Синтез антител к аминоацил-тРНК-синтетазам ассоциируется с развитием так называемого антисинтетазного синдрома, для которого характерны следующие основные признаки: острое начало миозита, интерстициальное поражение легких, лихорадка, симметричный артрит, синдром Рейно, «рука механика», неполный ответ на применение ГКС с частым обострением при снижении дозы препарата, начало заболевания преимущественно в весеннее время. Характерным проявлением антисинтетазного синдрома является интерстициальное поражение легких, которое выявляется у 50 70 % больных с наличием антител Jо-1. Развитие артрита чаще наблюдается у больных с наличием антител Jо-1 (57 100 %), чем у больных с другими формами миозита. Артрит, как правило, неэрозивный, характеризуется наиболее частым вовлечением в процесс мелких суставов кистей и лучезапястных суставов. Синдром Рейно при антисинтетазном синдроме наблюдается в 60 % случаев.
При воспалительных миопатиях, сопровождающихся синтезом антител SRP (неантисинтетазные цитоплазматические антитела), чаще выявляются клинические признаки ПМ. Отмечаются следующие клинические особенности: более частое поражение мужчин, чем женщин (6: 1), острое начало и тяжелое течение миозита, высокая частота поражения сердца, плохой ответ на применение ГКС.
Антитела РМ-1, относящиеся к группе антиядерных антител, наиболее часто выявляются при перекрестном синдроме ПМ ССД. Реже эти антитела выявляются при ювенильном ДМ.
Особенностями миозита «с включениями» являются развитие слабости и атрофии не только проксимальных, но и дистальных групп мышц, умеренное или минимальное увеличение мышечных ферментов, редкая ассоциация с ДБСТ и злокачественными новообразованиями, резистентность к лечению ГКС.
Клинические особенности ПМ, ДМ и миозита с включениями представлены в табл. 2.

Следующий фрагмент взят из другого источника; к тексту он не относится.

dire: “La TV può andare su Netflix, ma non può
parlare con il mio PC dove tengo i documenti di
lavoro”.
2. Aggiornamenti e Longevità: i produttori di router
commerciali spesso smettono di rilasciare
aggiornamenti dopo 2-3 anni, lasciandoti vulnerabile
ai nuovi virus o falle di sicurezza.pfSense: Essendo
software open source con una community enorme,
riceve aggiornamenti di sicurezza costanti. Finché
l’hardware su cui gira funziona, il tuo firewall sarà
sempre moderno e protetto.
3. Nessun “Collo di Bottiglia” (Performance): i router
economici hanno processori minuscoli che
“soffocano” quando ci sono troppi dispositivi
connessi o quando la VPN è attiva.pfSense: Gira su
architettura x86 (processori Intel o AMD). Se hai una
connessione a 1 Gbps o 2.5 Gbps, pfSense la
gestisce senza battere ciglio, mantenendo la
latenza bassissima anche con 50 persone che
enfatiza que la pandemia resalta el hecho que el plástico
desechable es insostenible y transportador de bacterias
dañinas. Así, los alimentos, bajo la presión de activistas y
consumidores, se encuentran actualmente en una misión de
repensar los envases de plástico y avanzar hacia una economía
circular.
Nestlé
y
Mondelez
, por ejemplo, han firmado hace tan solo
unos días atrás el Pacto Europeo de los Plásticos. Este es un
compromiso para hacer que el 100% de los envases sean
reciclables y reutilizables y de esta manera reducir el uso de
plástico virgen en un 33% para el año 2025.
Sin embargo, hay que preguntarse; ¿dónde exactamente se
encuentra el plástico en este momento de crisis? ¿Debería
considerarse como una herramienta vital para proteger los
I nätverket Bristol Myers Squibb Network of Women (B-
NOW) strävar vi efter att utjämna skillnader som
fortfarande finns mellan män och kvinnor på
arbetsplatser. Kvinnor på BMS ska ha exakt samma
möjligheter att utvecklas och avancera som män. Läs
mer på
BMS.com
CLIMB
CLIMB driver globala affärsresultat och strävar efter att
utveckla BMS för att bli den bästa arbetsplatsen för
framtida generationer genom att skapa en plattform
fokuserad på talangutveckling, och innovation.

При миозите, ассоциирующемся с ДБСТ, в клинической картине превалирует мышечная слабость. Среди заболеваний соединительной ткани, сочетающихся с ДМ (ПМ), на первом месте стоит ССД, затем ревматоидный артрит (РА) и СКВ, реже наблюдаются сочетания с синдромом Шегрена, узелковым полиартериитом (УП), а также с саркоидозом и др.
Таблица 2
Основные клинические симптомы дерматомиозита, полимиозита и миозита с включениями (Насонов Е. Л., 2005)
Существуют три варианта сочетания ДМ (ПМ) с другими заболеваниями соединительной ткани. Первый, когда к картине ДМ (ПМ) присоединяется отдельный(ые) признак(и) другого заболевания, например СКВ или ССД. При втором варианте имеются одновременно признаки ДМ (ПМ) и другого ревматического заболевания, образуя смешанное заболевание соединительной ткани, или overlap-синдром. Третий развитие ДМ (ПМ) на фоне других диффузных болезней соединительной ткани, например ССД или СКВ, когда ДМ (ПМ) является синдромом основного заболевания. В каждом из таких наблюдений необходимо исключать симптоматику, сходную с другими ревматическими заболеваниями. Так, кожные изменения, особенно при выраженной эритеме и трофических нарушениях, близки наблюдающимся при хронической красной волчанке, а при наличии отека и маскообразности являются склеродермоподобными. Мышечный синдром (без кожных изменений) нередко трактуется как ревматическая полимиалгия, первичная фибромиалгия, а в последнее время и как диффузный фасциит. Общая картина заболевания, наблюдение и использование диагностических критериев позволяют правильно диагностировать ДМ (ПМ).